A recente discussão em torno da reforma tributária, com a proposta de simplificação e unificação de tributos sobre o consumo (PEC 45/2019 e PEC 110/2019, agora apensadas), traz consigo uma série de expectativas e, naturalmente, preocupações. Um dos pontos que emerge com frequência nas análises de mercado, e que a notícia da Folha de S.Paulo sublinha, é o risco de um aumento abusivo de preços durante o período de transição. Para o CFO e o diretor financeiro, essa não é uma mera especulação, mas um cenário que exige planejamento estratégico e uma compreensão aprofundada das mudanças iminentes.
O que isso significa na prática
A transição do modelo atual – fragmentado entre PIS, COFINS, IPI, ICMS e ISS – para a Contribuição sobre Bens e Serviços (CBS) e o Imposto sobre Bens e Serviços (IBS), com um sistema de Imposto sobre Valor Agregado (IVA) dual, é complexa. A principal premissa da reforma é a neutralidade da carga tributária global e a não cumulatividade plena. No entanto, na prática, a alteração da base de cálculo, a alíquota única (ainda a ser definida, mas projetada em torno de 25-27%) e o intrincado mecanismo de créditos e débitos podem gerar desequilíbrios setoriais. Setores com menor capacidade de aproveitamento de créditos (como alguns serviços intensivos em mão de obra) ou cadeias de produção muito longas podem ver sua carga efetiva aumentar, o que, sem uma gestão cuidadosa, pode ser repassado ao preço final. Por outro lado, setores com alta cumulatividade hoje podem se beneficiar. O desafio reside na correta apuração e no fluxo de caixa dos créditos acumulados, que podem demorar a serem restituídos ou compensados.
O impacto direto para as empresas reside, primeiramente, na necessidade de uma revisão completa de seus modelos de precificação e custos.
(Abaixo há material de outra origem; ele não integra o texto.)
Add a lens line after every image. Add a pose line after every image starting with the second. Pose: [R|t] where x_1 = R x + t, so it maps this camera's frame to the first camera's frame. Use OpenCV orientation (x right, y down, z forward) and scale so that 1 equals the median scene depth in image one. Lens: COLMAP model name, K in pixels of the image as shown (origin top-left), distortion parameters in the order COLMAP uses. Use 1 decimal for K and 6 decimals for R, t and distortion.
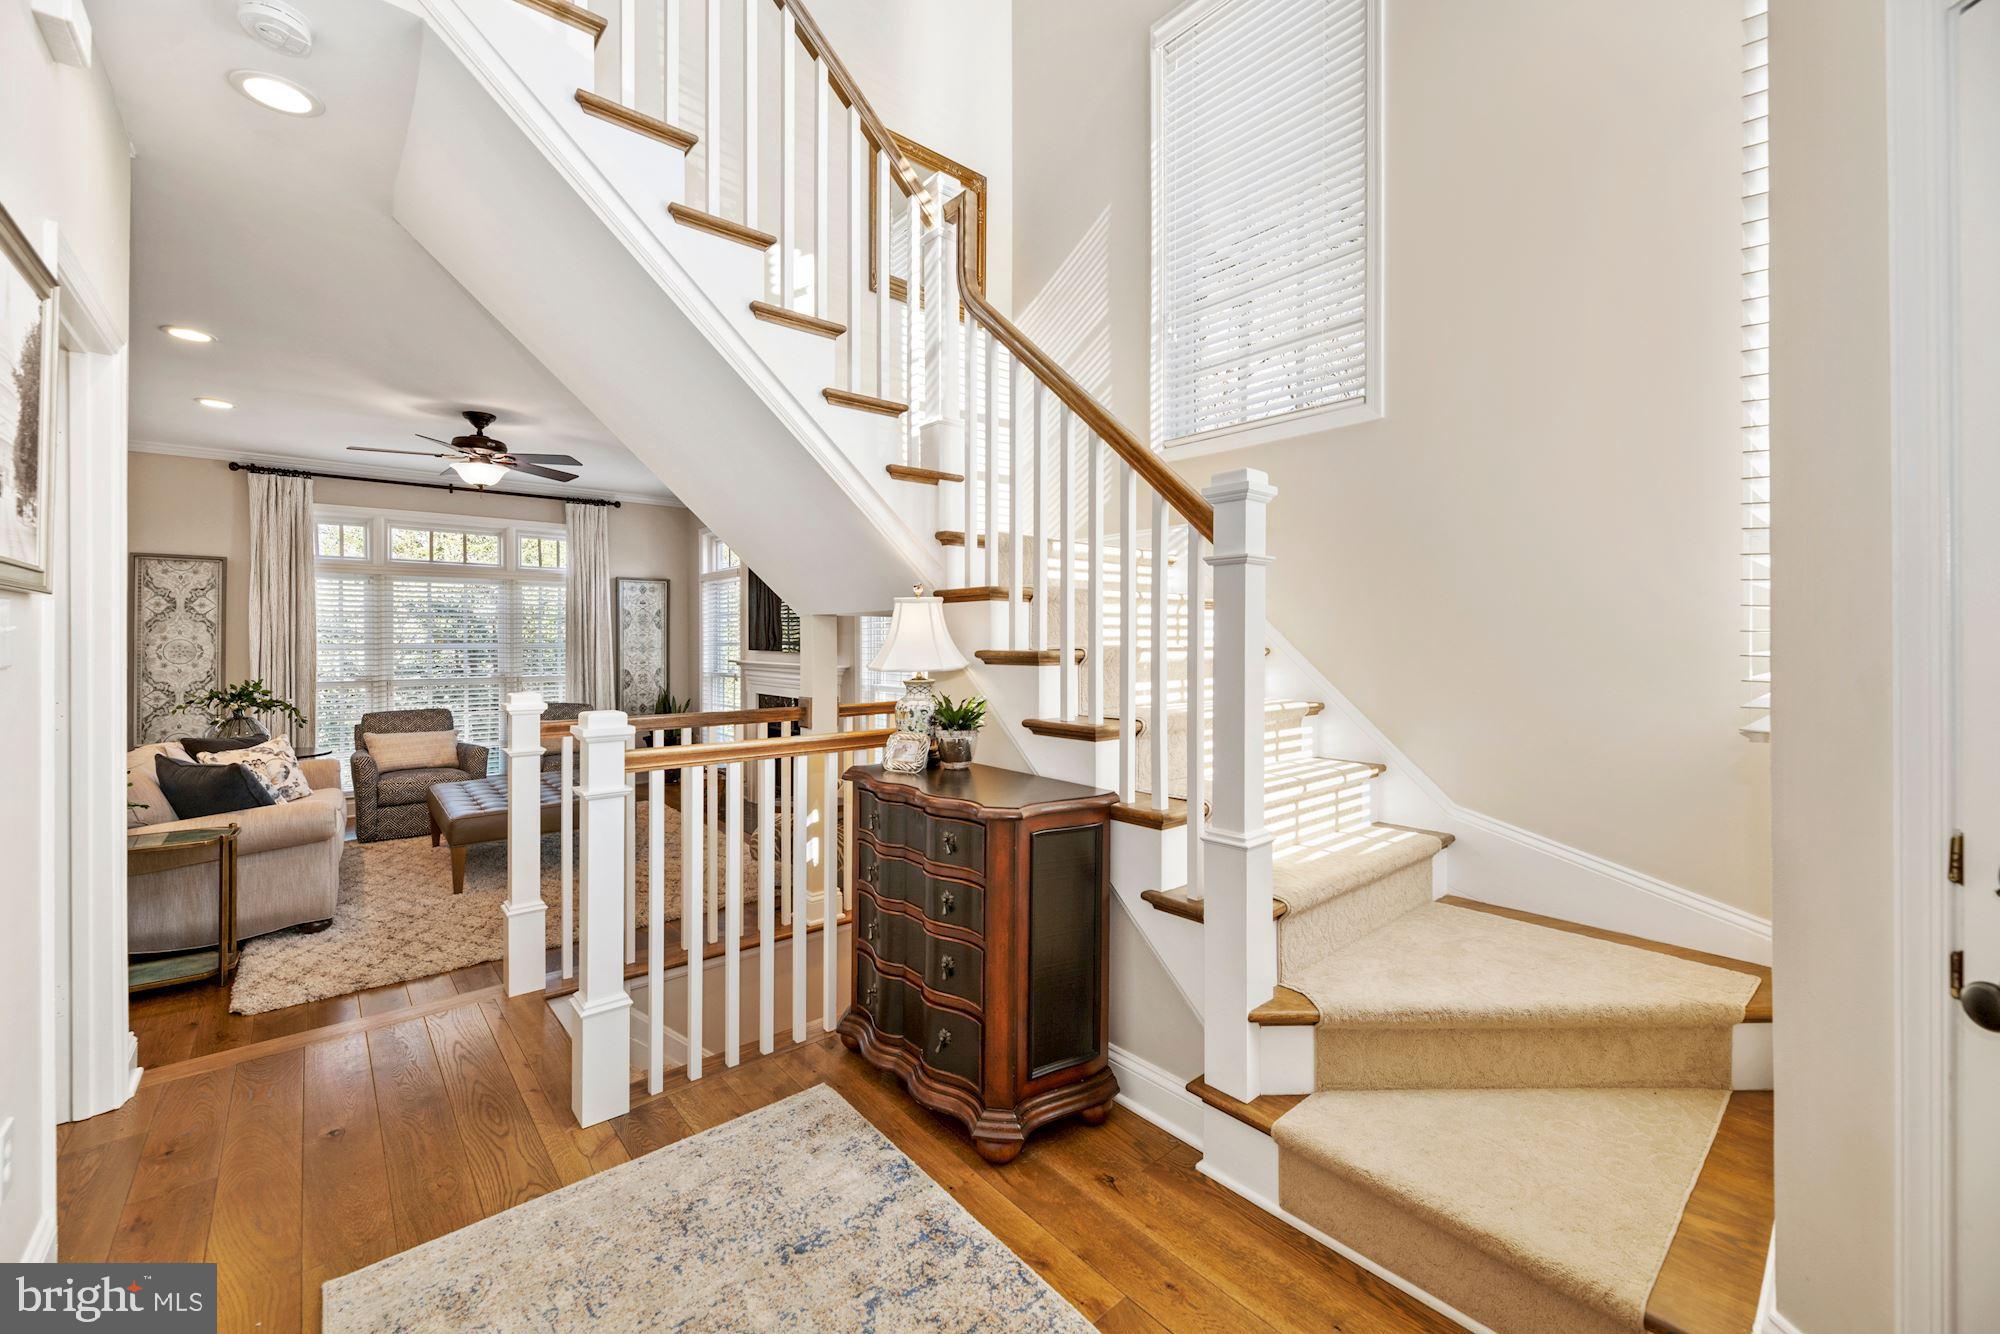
lens RADIAL K [[807.7, 0, 1009.0], [0, 807.7, 642.8], [0, 0, 1]] dist [0.007828, -0.002874]
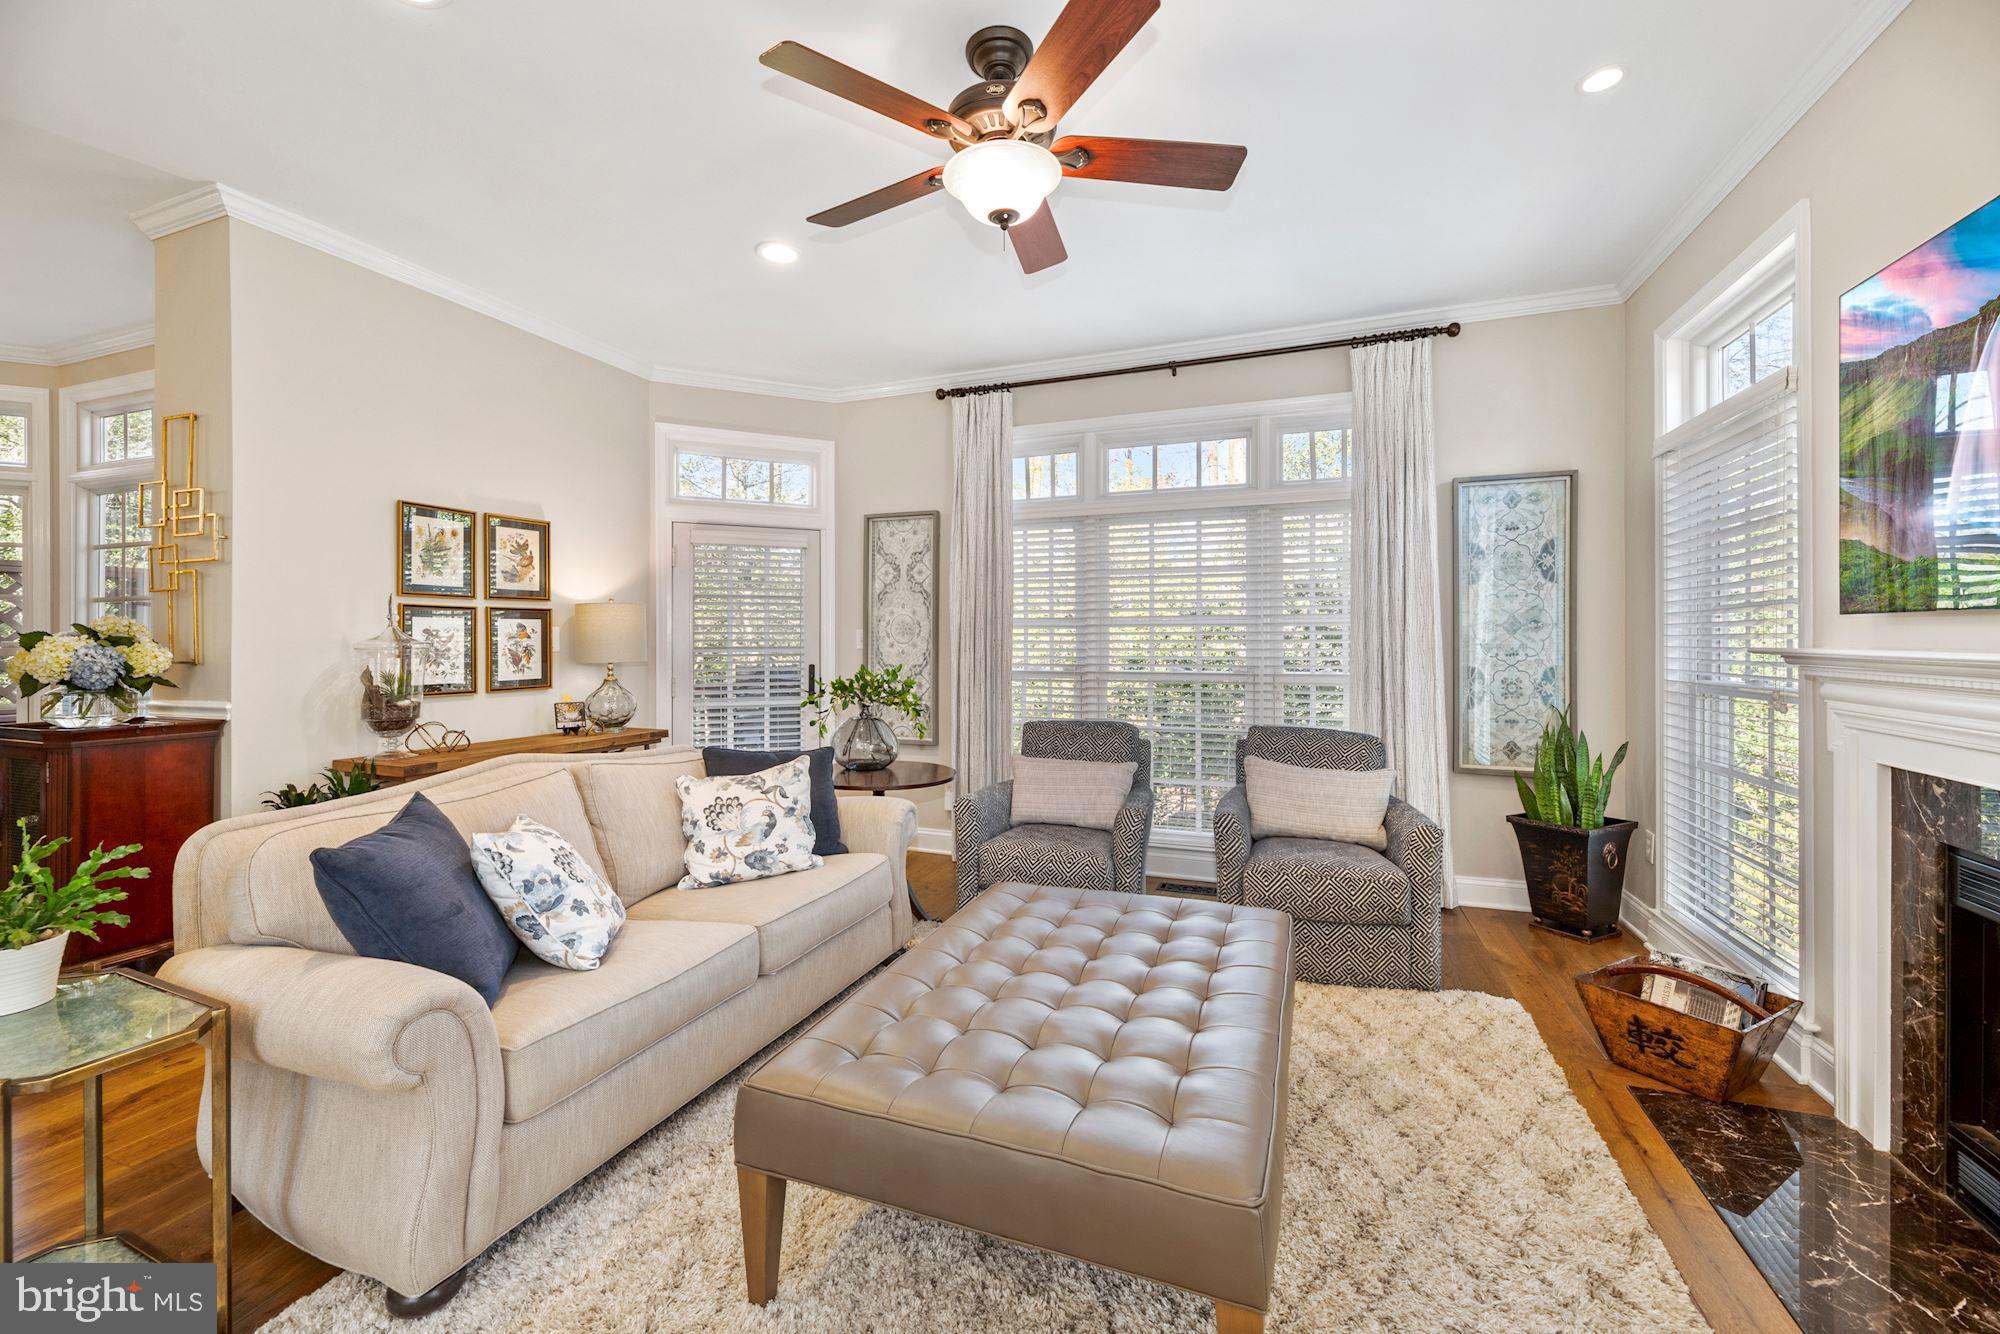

A incerteza quanto à alíquota final do IVA e às regras específicas de transição (que se estenderão por anos) cria um ambiente de volatilidade. As companhias precisarão simular diversos cenários para entender a nova carga tributária em cada etapa da sua cadeia de valor, desde a aquisição de insumos até a venda ao consumidor final. A inércia nesse processo pode resultar em preços desajustados, perda de competitividade ou, de fato, em repasses indevidos que afetam o consumidor e atraem a atenção de órgãos reguladores. Além disso, a gestão de fluxo de caixa será crucial, especialmente para empresas com volumes significativos de créditos tributários passíveis de acumulação, exigindo maior capital de giro.
O que sua empresa deve fazer agora
Diante desse cenário, a proatividade é a palavra de ordem. Sua empresa deve iniciar imediatamente um diagnóstico tributário aprofundado. Isso inclui: 1. Mapeamento da Cadeia de Valor: Entender como cada elo da sua cadeia de suprimentos será afetado pelas novas regras de crédito e débito. 2. Simulações de Alíquotas: Realizar projeções com diferentes alíquotas do IVA para dimensionar o impacto na rentabilidade e no preço de venda. 3. Análise de Impacto no Fluxo de Caixa: Avaliar a potencial acumulação de créditos e planejar as necessidades de capital de giro. 4. Preparação Tecnológica: Iniciar a adequação dos sistemas ERP e módulos fiscais para as novas regras de apuração e declaração. 5. Capacitação Interna: Treinar equipes fiscais e financeiras para as mudanças. Acompanhar de perto a regulamentação infraconstitucional, que definirá os detalhes do novo sistema, é fundamental.
A ação ou recomendação concreta que se impõe é a criação de um comitê interno multidisciplinar de reforma tributária, envolvendo as áreas fiscal, financeira, jurídica, contábil e de TI. Este comitê será responsável por monitorar as discussões legislativas e regulatórias, conduzir as análises de impacto, propor estratégias de mitigação de riscos e identificar oportunidades de otimização fiscal no novo regime. O engajamento com consultores tributários especializados também é vital para uma interpretação assertiva das normas e para o desenvolvimento de estratégias robustas de transição e precificação.
Em longo prazo, a reforma promete maior simplicidade e eficiência econômica, estimulando investimentos e a produtividade. No entanto, o caminho até lá será repleto de desafios operacionais e estratégicos. Empresas que investirem agora na compreensão aprofundada e no planejamento estratégico sairão na frente, não apenas mitigando riscos de aumento de custos, mas também encontrando novas avenidas para otimização fiscal e ganho de competitividade em um mercado reconfigurado.